Cgil, Cisl e Uil di Siracusa tornano sul problema dei miasmi che da settimane affliggono l’area a ridosso del polo industriale. “Non siamo più disposti ad assistere all’inazione delle istituzioni e delle imprese. Occorrono risposte immediate, concrete e misurabili”, scrivono in una nota i segretari provinciali Franco Nardi, Giovanni Migliore e Ninetta Siragusa.
Tra le richieste avanzate dai sindacati, la principale è l’apertura di un tavolo tecnico stabile che riunisca Prefettura, Regione Siciliana, i comuni dell’area industriale, Arpa, Asp, le aziende del polo e le organizzazioni sindacali, con l’obiettivo di individuare misure concrete da adottare. A questo si affianca la richiesta di un piano straordinario di monitoraggio ambientale e sanitario indipendente, con centraline fisse e mobili, biomonitoraggio della popolazione esposta e pubblicazione settimanale dei dati rilevati.
I segretari di Cgil, Cisl e Uil chiedono inoltre l’adozione immediata di interventi tecnici sulle fonti emissive — riduzione delle emissioni odorigene, manutenzione degli impianti e adeguamento tecnologico — con un piano di investimenti che preveda tempi certi. Sul versante occupazionale, i sindacati reclamano garanzie per i lavoratori durante le fasi di adeguamento degli impianti, con percorsi di tutela della salute, controlli periodici e condivisione trasparente dei dati epidemiologici in forma anonima. Infine, viene richiesta l’attivazione di un fondo regionale e nazionale straordinario per i primi interventi di bonifica locale, misure di mitigazione e sostegno alle famiglie più vulnerabili.

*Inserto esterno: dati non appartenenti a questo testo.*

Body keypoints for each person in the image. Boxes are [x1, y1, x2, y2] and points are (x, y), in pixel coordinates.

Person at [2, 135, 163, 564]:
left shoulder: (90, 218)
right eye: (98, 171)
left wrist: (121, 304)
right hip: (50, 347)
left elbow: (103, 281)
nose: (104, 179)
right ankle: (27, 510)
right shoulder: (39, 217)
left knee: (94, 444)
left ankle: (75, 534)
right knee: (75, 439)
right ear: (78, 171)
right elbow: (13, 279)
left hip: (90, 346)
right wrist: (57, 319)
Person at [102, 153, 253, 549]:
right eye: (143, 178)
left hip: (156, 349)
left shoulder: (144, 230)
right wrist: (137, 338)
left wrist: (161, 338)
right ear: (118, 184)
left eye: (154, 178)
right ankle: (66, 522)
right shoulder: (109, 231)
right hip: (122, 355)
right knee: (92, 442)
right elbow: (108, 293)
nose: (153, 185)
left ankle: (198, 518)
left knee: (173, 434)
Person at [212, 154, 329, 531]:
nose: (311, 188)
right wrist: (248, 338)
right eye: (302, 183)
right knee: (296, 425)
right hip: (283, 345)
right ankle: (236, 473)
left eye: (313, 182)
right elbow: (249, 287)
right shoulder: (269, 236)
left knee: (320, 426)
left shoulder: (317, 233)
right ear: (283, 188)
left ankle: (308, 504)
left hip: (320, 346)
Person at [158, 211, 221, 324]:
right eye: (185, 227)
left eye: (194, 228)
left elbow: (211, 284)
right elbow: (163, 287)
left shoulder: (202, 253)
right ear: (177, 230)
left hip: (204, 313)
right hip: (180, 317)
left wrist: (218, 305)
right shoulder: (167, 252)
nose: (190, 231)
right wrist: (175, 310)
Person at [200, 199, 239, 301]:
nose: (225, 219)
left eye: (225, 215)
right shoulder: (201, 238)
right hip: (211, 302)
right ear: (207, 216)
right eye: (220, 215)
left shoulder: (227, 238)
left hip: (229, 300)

“Riteniamo insufficiente la retorica: servono impegni scritti, cronoprogrammi e controlli effettivi. Le imprese devono assumersi le proprie responsabilità tecniche ed economiche, le istituzioni devono esercitare i poteri di controllo e tutela della salute pubblica”, concludono i segretari provinciali Franco Nardi, Giovanni Migliore e Ninetta Siragusa.